Abu Dhabi, Dubai most expensive cities in Gulf
Although the cost of living in the UAE has fallen over the past year, Abu Dhabi and Dubai are still two of the most expensive cities in the Middle East for expatriates, according to a new report from the global consultancy firm, Mercer.
Abu Dhabi, which ranked 67th overall in Mercer's 2011 Cost of Living survey, has dropped 17 places from last year.
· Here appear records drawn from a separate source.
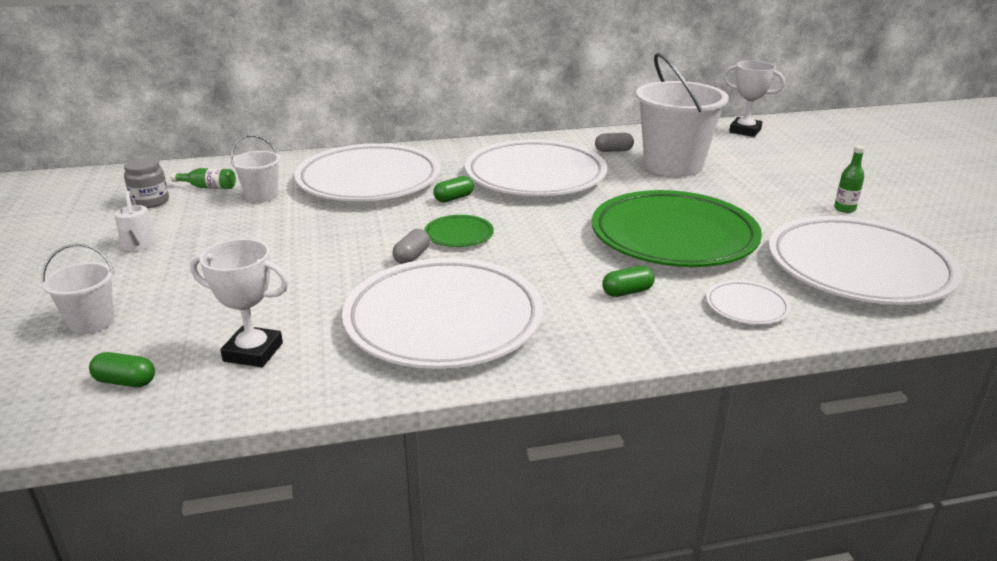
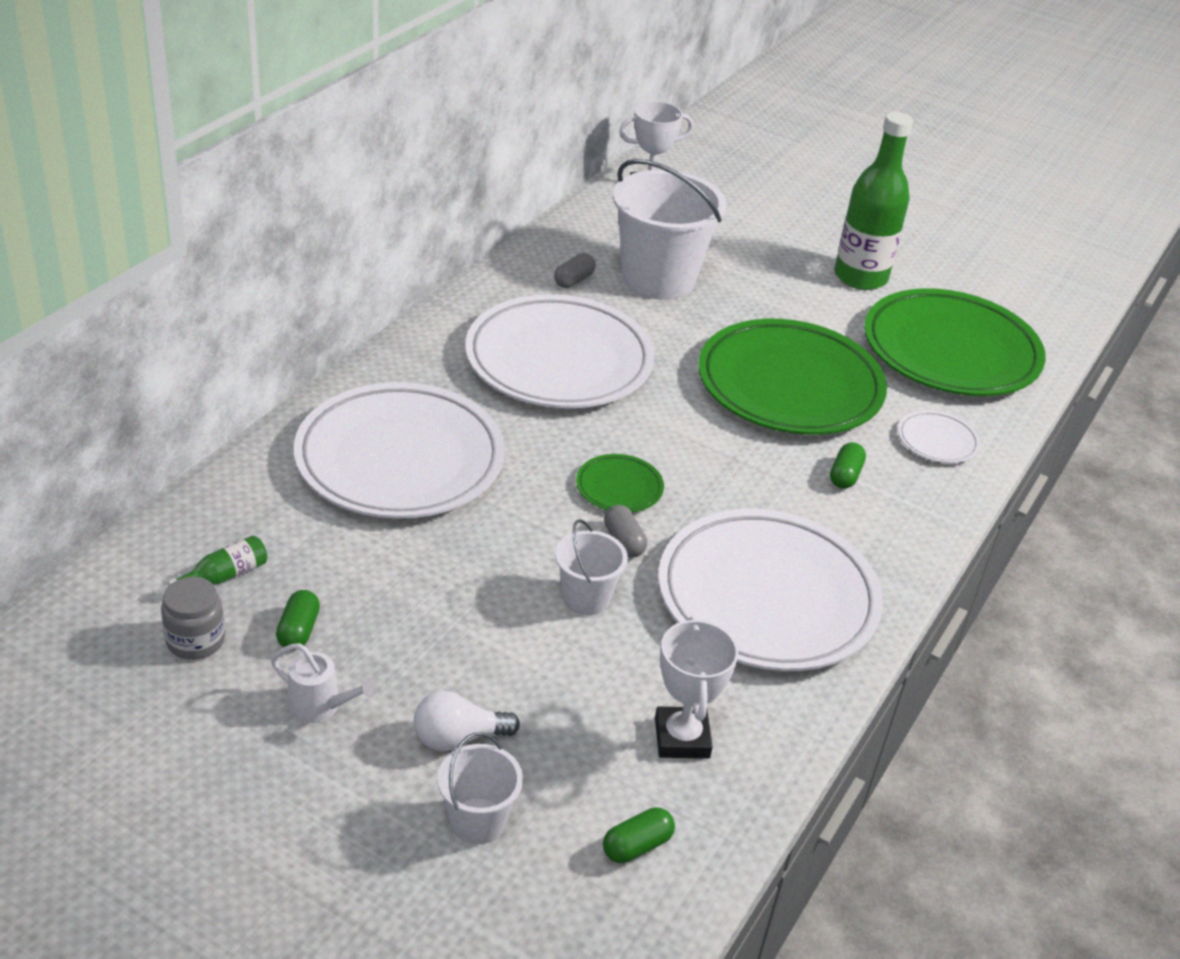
camera: 50 degrees left, 10 degrees up
(159, 287) = (458, 737): none -> white light bulb
(253, 352) = (682, 738): white trophy -> white trophy turned 60 degrees counterclockwise
(261, 196) = (319, 551): white bucket -> white bucket (586, 598)
(454, 198) = (533, 438): green capsule -> green capsule (298, 630)
(844, 209) = (860, 277): green bottle -> green bottle, size x2.41
(858, 268) = (950, 351): white plate -> green plate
Dubai also fell to 81st, down 26 places, in the latest report released yesterday.
The survey covers 214 cities and compares costs of items such as food, housing, transport and clothing.
The Israeli city of Tel Aviv is the most expensive city in the Middle East for expats, ranking 24th in the global standings, followed by Abu Dhabi and Dubai respectively.
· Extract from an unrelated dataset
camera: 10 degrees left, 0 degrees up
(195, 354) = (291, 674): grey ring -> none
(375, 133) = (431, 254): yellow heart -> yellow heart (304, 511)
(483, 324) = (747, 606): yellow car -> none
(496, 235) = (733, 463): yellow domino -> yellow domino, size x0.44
"Dubai in particular has witnessed a reduction in accommodation costs since 2009 as the strong supply of property coming on to the rental market has reduced the shortage that existed in the several years prior to 2008," said Callum Burns-Green, head of Mercer's Dubai office.
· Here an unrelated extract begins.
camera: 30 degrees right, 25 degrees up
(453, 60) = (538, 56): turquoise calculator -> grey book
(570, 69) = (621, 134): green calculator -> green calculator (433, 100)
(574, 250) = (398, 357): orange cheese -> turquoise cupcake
Burns-Green says government initiatives to control food inflation, such as the stabilisation of essential commodities, have helped UAE cities move down the table. "Where the depreciation has been accompanied by political stability and good levels of security, such as in the UAE, we would generally expect a favourable impact on those cities from an economic perspective as expatriates and their employers see a reduced cost of living there," he added
New York was used as the base city in the Mercer report with all cities compared against the financial capital of the United States and currency movements were measured against the US dollar.
The cost of housing — often the biggest expense for expats — played an important role in determining where cities were ranked.
"Not only is the UAE becoming more affordable for expatriates, but generally speaking the UAE has regained a lot of its competitive advantage on the global scene in comparison with other international hubs. This is particularly true of Dubai, which really is the business hub for the region," said Philippe Dauba-Pantanacce, senior economist for global markets, Middle East and North Africa at Standard Chartered Bank.
Dauba-Pantanacce says as long as rental inflation pressures remain muted, both Abu Dhabi and Dubai will maintain a comparatively cheaper cost of living while gaining a competitive edge over other global centres.
"The biggest component of the CPI [consumer price index] basket in the UAE is the rent item. Rentals have fallen between 40 to 60 per cent from peak to trough, which has had a major impact on the general cost of living since it represents — as exemplified by the CPI weight components — the biggest expense of a typical household," he added.
Elsewhere in the GCC, Riyadh was ranked 135th followed by Manama (157), Kuwait City (159), Doha (164), Muscat (184) and Jeddah (185) with the trend of falling accommodation costs prevalent across the entire Middle East region.
"There is a real imbalance between supply and demand across the UAE and the global economic situation is driving rents down in both Dubai and Abu Dhabi," said Matthew Green, head of research and consultancy for the UAE at CB Richard Ellis Middle East.